Dazed, his ears ringing, his palms throbbing, the knight staggered to his horse and clung to the pommel, his knees buckling.
But the seeming hag leaned down from the saddle and whispered, "Prithee, be more gentle with this frail old baron, my champion! Though I would see him punished for his insults, I do not want the sin of his murder upon thy soul!"
"Sayest what?" Sir Gervais muttered, half senseless.
"Thou hast done him great and telling hurt. Sure, he must yield after another such chastisement."
"Ihave wrought hurt upon him?"
"Joy-o'-my-nights, hast thou forgot that here all things are other-seeming?"
"What?" The battered knight frowned in deepest thought. "Uh-h-h-h." He squinted at the sky in intense concentration. "Er-r-r-r-r." He squeezed his eyes shut and marshalled all his powers of reasoning to the problem. "Uhn-n-n-n-n." And finally, "Ah, of course!" And with that, he flung himself again at the seeming giant's throat.

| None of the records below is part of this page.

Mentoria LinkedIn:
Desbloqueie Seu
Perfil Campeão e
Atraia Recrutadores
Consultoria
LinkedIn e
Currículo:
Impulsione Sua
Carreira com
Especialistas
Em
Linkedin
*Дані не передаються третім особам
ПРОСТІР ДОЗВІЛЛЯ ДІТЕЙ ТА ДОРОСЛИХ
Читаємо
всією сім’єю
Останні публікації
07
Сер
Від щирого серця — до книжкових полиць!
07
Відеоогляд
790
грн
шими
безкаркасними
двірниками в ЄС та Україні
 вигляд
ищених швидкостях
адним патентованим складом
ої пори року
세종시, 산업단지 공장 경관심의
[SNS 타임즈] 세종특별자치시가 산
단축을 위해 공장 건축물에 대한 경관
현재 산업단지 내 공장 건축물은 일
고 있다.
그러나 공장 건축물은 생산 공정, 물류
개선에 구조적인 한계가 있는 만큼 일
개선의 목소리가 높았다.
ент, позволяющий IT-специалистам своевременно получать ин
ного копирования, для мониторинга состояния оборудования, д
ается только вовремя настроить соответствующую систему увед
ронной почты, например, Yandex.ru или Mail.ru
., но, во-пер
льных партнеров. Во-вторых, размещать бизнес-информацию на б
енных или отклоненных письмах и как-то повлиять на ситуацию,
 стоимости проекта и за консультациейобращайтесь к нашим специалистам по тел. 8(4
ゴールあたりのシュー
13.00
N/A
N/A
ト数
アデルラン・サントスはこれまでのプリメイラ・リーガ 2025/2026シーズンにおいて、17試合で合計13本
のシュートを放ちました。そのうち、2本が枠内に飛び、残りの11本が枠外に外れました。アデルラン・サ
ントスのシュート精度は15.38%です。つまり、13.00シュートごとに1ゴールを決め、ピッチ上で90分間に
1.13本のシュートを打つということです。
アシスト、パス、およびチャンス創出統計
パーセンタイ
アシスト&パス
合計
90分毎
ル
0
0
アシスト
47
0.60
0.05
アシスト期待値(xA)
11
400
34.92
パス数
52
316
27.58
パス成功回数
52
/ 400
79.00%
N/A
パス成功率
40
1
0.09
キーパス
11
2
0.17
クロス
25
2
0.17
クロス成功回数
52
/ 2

Annoyed by this fool's persistence, the woodcutter grasped him by his shoulders and shook him until his limbs dangled and flopped loose, then he forced the knight's helmet into the fork of an oak and left him hanging by his chin, his body swaying gently in the breeze. And with this, he strode away, taking his daughter with him.
Tossing the fig after the departing woodcutter, the seeming hag growled bitterly that Sir Gervais was useless to a poor girl seeking to affirm her swine's snouting rights, and she departed to her castle to await the arrival of a stouter champion.
Night fell; the forest darkened; nocturnal creatures scuttled and scurried; and still Sir Gervais hung in deepest melancholy, wondering what magic had transported him to this high tree and lodged his neck in the crook of this branch after he had so sorely punished the feeble old baron that enchantment had disguised as a stout woodcutter.
He was lost in these philosophical speculations when a soft voice called from the forest floor. Bending his eyes downward-for nothing else could he move-the knight espied the seeming lush and juicy daughter of the seeming giant, the moonlight shining upon her golden-seeming hair and her bulging, ripe-seeming breasts.